The Premier League’s decision to crack down on dissent – including red card awards for “offensive, insulting or abusive language” – was described by chief executive Richard Scudamore as a sign that certain types of behaviour will “no longer be tolerated”.

The curious thing is why it has been tolerated until now. The Laws of the Game – Law 12 specifically – are clear. And, beyond that, Fifa issued their own directives outlining in considerable detail when a red or yellow ought to be shown. Fifa’s directives - available to all on the web via PDF - say on page 57 a player who is guilty of dissent by protesting (verbally or non-verbally) against a referee’s decision “must” be cautioned.

Not “ought to be”. Not “should”. “Must”.

So that being the case, do we need a statement outlining the fact that a yellow card “could” be earned for “confronting an official” or “an aggressive response to decisions” or “running towards an official to contest a decision”?
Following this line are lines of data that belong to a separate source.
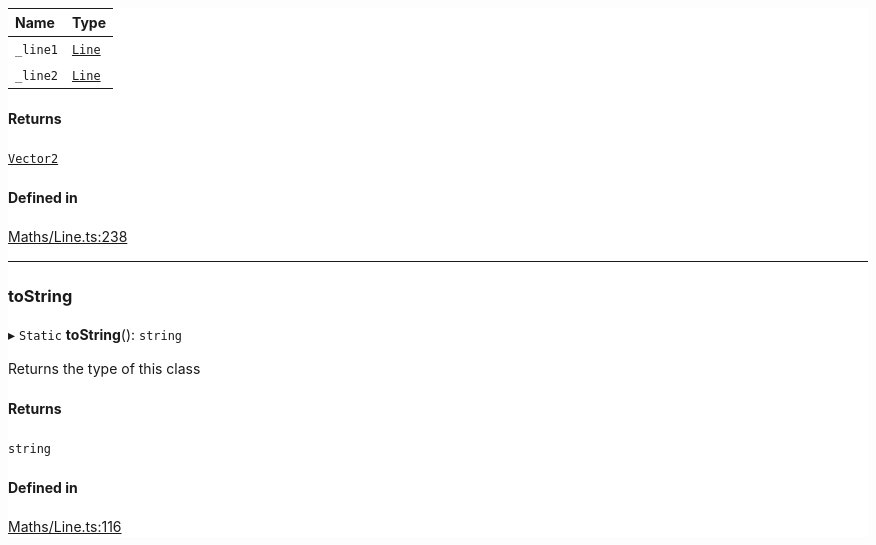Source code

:| Name | Type |
| :------ | :------ |
| `_line1` | [`Line`](../wiki/Line) |
| `_line2` | [`Line`](../wiki/Line) |

#### Returns

[`Vector2`](../wiki/Vector2)

#### Defined in

[Maths/Line.ts:238](https://github.com/JFenlonWork/MooD-Custom-CodeBase-Babel-Ts/blob/e465d8d/Code/src/Maths/Line.ts#L238)

___

### toString

▸ `Static` **toString**(): `string`

Returns the type of this class

#### Returns

`string`

#### Defined in

[Maths/Line.ts:116](https://github.com/JFenlonWork/MooD-Custom-CodeBase-Babel-Ts/blob/e465d8d/Code/src/Maths/Line.ts#L116)
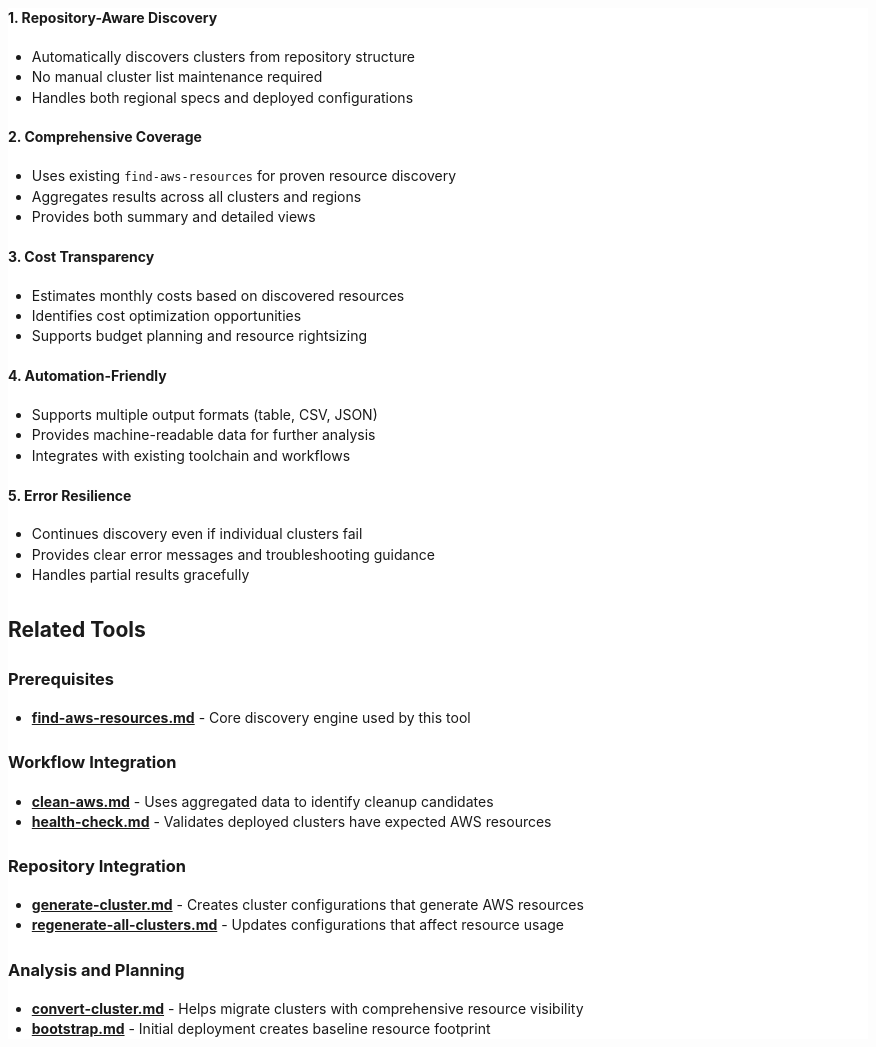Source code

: #### 1. **Repository-Aware Discovery**
- Automatically discovers clusters from repository structure
- No manual cluster list maintenance required
- Handles both regional specs and deployed configurations

#### 2. **Comprehensive Coverage**  
- Uses existing `find-aws-resources` for proven resource discovery
- Aggregates results across all clusters and regions
- Provides both summary and detailed views

#### 3. **Cost Transparency**
- Estimates monthly costs based on discovered resources
- Identifies cost optimization opportunities
- Supports budget planning and resource rightsizing

#### 4. **Automation-Friendly**
- Supports multiple output formats (table, CSV, JSON)
- Provides machine-readable data for further analysis
- Integrates with existing toolchain and workflows

#### 5. **Error Resilience**
- Continues discovery even if individual clusters fail
- Provides clear error messages and troubleshooting guidance
- Handles partial results gracefully

## Related Tools

### Prerequisites
- **[find-aws-resources.md](./find-aws-resources.md)** - Core discovery engine used by this tool

### Workflow Integration
- **[clean-aws.md](./clean-aws.md)** - Uses aggregated data to identify cleanup candidates
- **[health-check.md](./health-check.md)** - Validates deployed clusters have expected AWS resources

### Repository Integration  
- **[generate-cluster.md](./generate-cluster.md)** - Creates cluster configurations that generate AWS resources
- **[regenerate-all-clusters.md](./regenerate-all-clusters.md)** - Updates configurations that affect resource usage

### Analysis and Planning
- **[convert-cluster.md](./convert-cluster.md)** - Helps migrate clusters with comprehensive resource visibility
- **[bootstrap.md](./bootstrap.md)** - Initial deployment creates baseline resource footprint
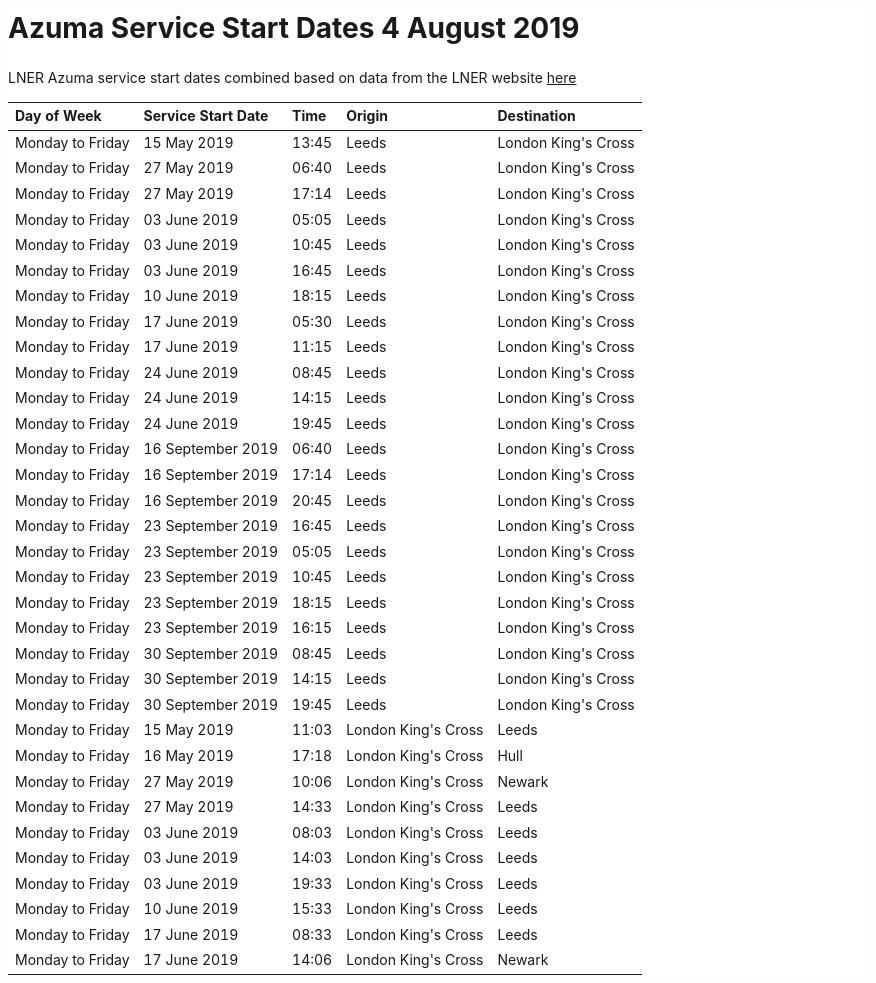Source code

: # Azuma Service Start Dates 4 August 2019

LNER Azuma service start dates combined based on data from the LNER website [here](https://www.lner.co.uk/the-east-coast-experience/azuma-trains/azuma-schedule/)

|Day of Week|Service Start Date|Time|Origin|Destination|
|:----|:----|:----|:----|:----|
|Monday to Friday|15 May 2019|13:45|Leeds|London King's Cross|
|Monday to Friday|27 May 2019|06:40|Leeds|London King's Cross|
|Monday to Friday|27 May 2019|17:14|Leeds|London King's Cross|
|Monday to Friday|03 June 2019|05:05|Leeds|London King's Cross|
|Monday to Friday|03 June 2019|10:45|Leeds|London King's Cross|
|Monday to Friday|03 June 2019|16:45|Leeds|London King's Cross|
|Monday to Friday|10 June 2019|18:15|Leeds|London King's Cross|
|Monday to Friday|17 June 2019|05:30|Leeds|London King's Cross|
|Monday to Friday|17 June 2019|11:15|Leeds|London King's Cross|
|Monday to Friday|24 June 2019|08:45|Leeds|London King's Cross|
|Monday to Friday|24 June 2019|14:15|Leeds|London King's Cross|
|Monday to Friday|24 June 2019|19:45|Leeds|London King's Cross|
|Monday to Friday|16 September 2019|06:40|Leeds|London King's Cross|
|Monday to Friday|16 September 2019|17:14|Leeds|London King's Cross|
|Monday to Friday|16 September 2019|20:45|Leeds|London King's Cross|
|Monday to Friday|23 September 2019|16:45|Leeds|London King's Cross|
|Monday to Friday|23 September 2019|05:05|Leeds|London King's Cross|
|Monday to Friday|23 September 2019|10:45|Leeds|London King's Cross|
|Monday to Friday|23 September 2019|18:15|Leeds|London King's Cross|
|Monday to Friday|23 September 2019|16:15|Leeds|London King's Cross|
|Monday to Friday|30 September 2019|08:45|Leeds|London King's Cross|
|Monday to Friday|30 September 2019|14:15|Leeds|London King's Cross|
|Monday to Friday|30 September 2019|19:45|Leeds|London King's Cross|
|Monday to Friday|15 May 2019|11:03|London King's Cross|Leeds|
|Monday to Friday|16 May 2019|17:18|London King's Cross|Hull|
|Monday to Friday|27 May 2019|10:06|London King's Cross|Newark|
|Monday to Friday|27 May 2019|14:33|London King's Cross|Leeds|
|Monday to Friday|03 June 2019|08:03|London King's Cross|Leeds|
|Monday to Friday|03 June 2019|14:03|London King's Cross|Leeds|
|Monday to Friday|03 June 2019|19:33|London King's Cross|Leeds|
|Monday to Friday|10 June 2019|15:33|London King's Cross|Leeds|
|Monday to Friday|17 June 2019|08:33|London King's Cross|Leeds|
|Monday to Friday|17 June 2019|14:06|London King's Cross|Newark|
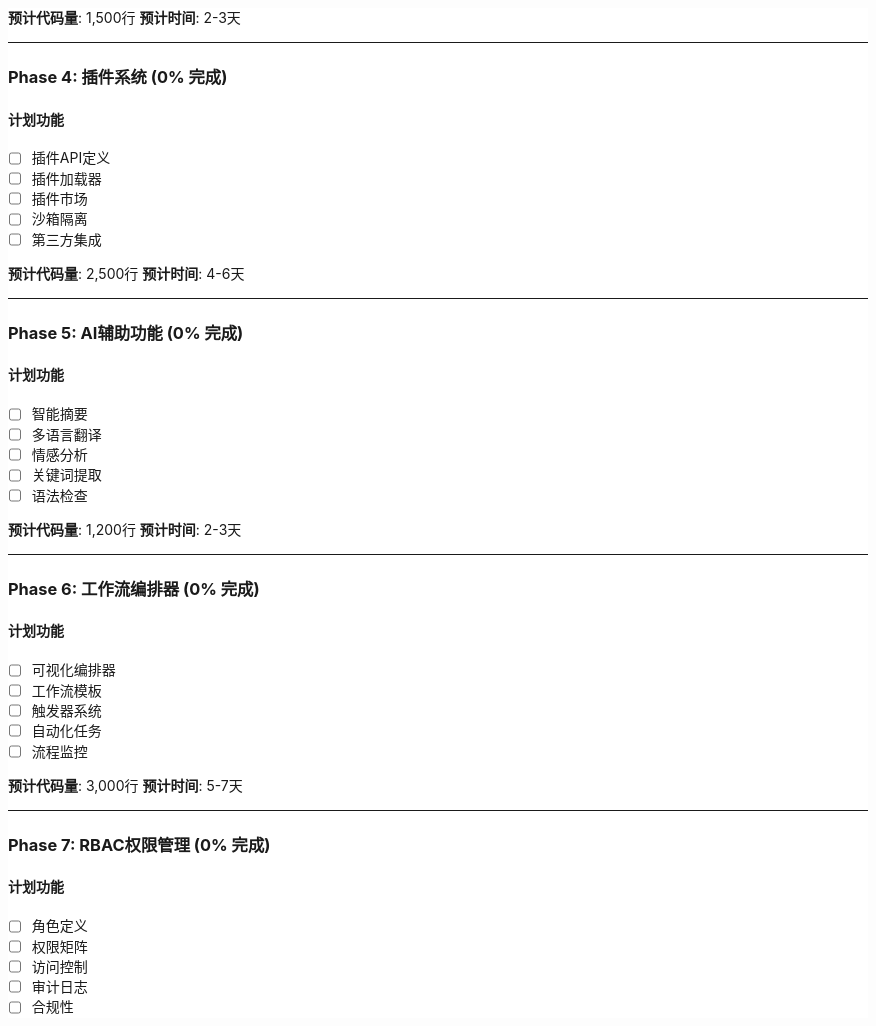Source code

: **预计代码量**: 1,500行
**预计时间**: 2-3天

---

### Phase 4: 插件系统 (0% 完成)

#### 计划功能
- [ ] 插件API定义
- [ ] 插件加载器
- [ ] 插件市场
- [ ] 沙箱隔离
- [ ] 第三方集成

**预计代码量**: 2,500行
**预计时间**: 4-6天

---

### Phase 5: AI辅助功能 (0% 完成)

#### 计划功能
- [ ] 智能摘要
- [ ] 多语言翻译
- [ ] 情感分析
- [ ] 关键词提取
- [ ] 语法检查

**预计代码量**: 1,200行
**预计时间**: 2-3天

---

### Phase 6: 工作流编排器 (0% 完成)

#### 计划功能
- [ ] 可视化编排器
- [ ] 工作流模板
- [ ] 触发器系统
- [ ] 自动化任务
- [ ] 流程监控

**预计代码量**: 3,000行
**预计时间**: 5-7天

---

### Phase 7: RBAC权限管理 (0% 完成)

#### 计划功能
- [ ] 角色定义
- [ ] 权限矩阵
- [ ] 访问控制
- [ ] 审计日志
- [ ] 合规性
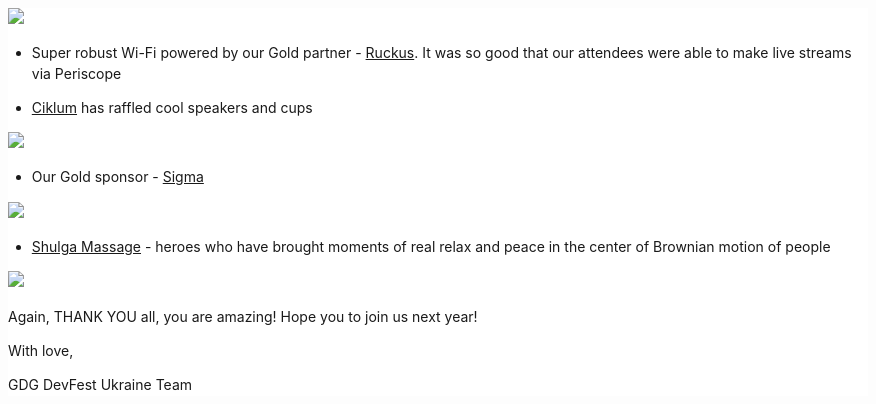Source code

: <img src="/images/posts/thankyou_11.jpg" style="width: 50%;"/>


- Super robust Wi-Fi powered by our Gold partner - [Ruckus](https://www.ruckuswireless.com/). It was so good that our attendees were able to make live streams via Periscope

- [Ciklum](ttps://www.ciklum.com/) has raffled cool speakers and cups

<img src="/images/posts/thankyou_12.jpg" style="width: 70%;"/>

- Our Gold sponsor - [Sigma](http://sigma.software/)

<img src="/images/posts/thankyou_13.jpg" style="width: 50%;"/>

- [Shulga Massage](http://shulga-massage.com/) - heroes who have brought moments of real relax and peace in the center of Brownian motion of people

<img src="/images/posts/thankyou_14.jpg" style="width: 70%;"/>


Again, THANK YOU all, you are amazing! Hope you to join us next year!


With love,

GDG DevFest Ukraine Team
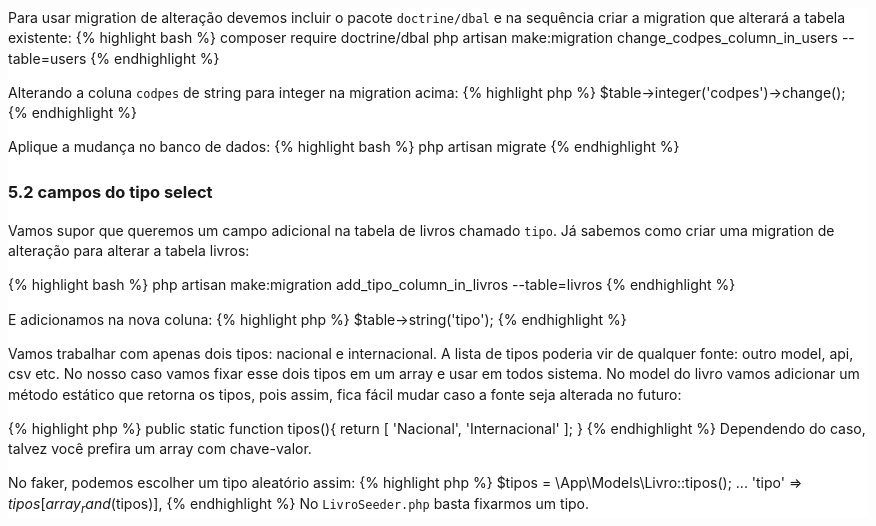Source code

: Para usar migration de alteração devemos incluir o pacote `doctrine/dbal` e
na sequência criar a migration que alterará a tabela existente:
{% highlight bash %}
composer require doctrine/dbal
php artisan make:migration change_codpes_column_in_users  --table=users
{% endhighlight %}

Alterando a coluna `codpes` de string para integer na migration acima:
{% highlight php %}
$table->integer('codpes')->change();
{% endhighlight %}

Aplique a mudança no banco de dados:
{% highlight bash %}
php artisan migrate
{% endhighlight %}

### 5.2 campos do tipo select 

Vamos supor que queremos um campo adicional na tabela de livros
chamado `tipo`. Já sabemos como criar uma migration de alteração
para alterar a tabela livros:

{% highlight bash %}
php artisan make:migration add_tipo_column_in_livros --table=livros
{% endhighlight %}

E adicionamos na nova coluna:
{% highlight php %}
$table->string('tipo');
{% endhighlight %}

Vamos trabalhar com apenas dois tipos: nacional e internacional.
A lista de tipos poderia vir de qualquer fonte: outro model, api,
csv etc. No nosso caso vamos fixar esse dois tipos em um array e
usar em todos sistema. No model do livro vamos adicionar um método
estático que retorna os tipos, pois assim, fica fácil mudar caso 
a fonte seja alterada no futuro:

{% highlight php %}
public static function tipos(){
    return [
        'Nacional',
        'Internacional'
    ];
}
{% endhighlight %}
Dependendo do caso, talvez você prefira um array com chave-valor.

No faker, podemos escolher um tipo aleatório assim:
{% highlight php %}
$tipos = \App\Models\Livro::tipos();
...
'tipo' => $tipos[array_rand($tipos)],
{% endhighlight %}
No `LivroSeeder.php` basta fixarmos um tipo.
Equally, on page 81, we read that “a player who is guilty of using offensive, insulting or abusive language or gestures must be sent off”. There’s that word again: must.

The Premier League like to do their own thing and see themselves as different (and better of course) than the rest of football. This statement simply reads like somebody actually flipping through Fifa’s Laws of the Game and saying “Chaps? Maybe we ought to pay attention to this…”

There will always be the odd ex-pro moaning about “common-sense refereeing”. But the rules are there, in black and white. The more pertinent question is why they’ve been ignored until now. Particularly since England are one of four nations with a permanent seat on the International Board, the body that decides and codifies the Laws.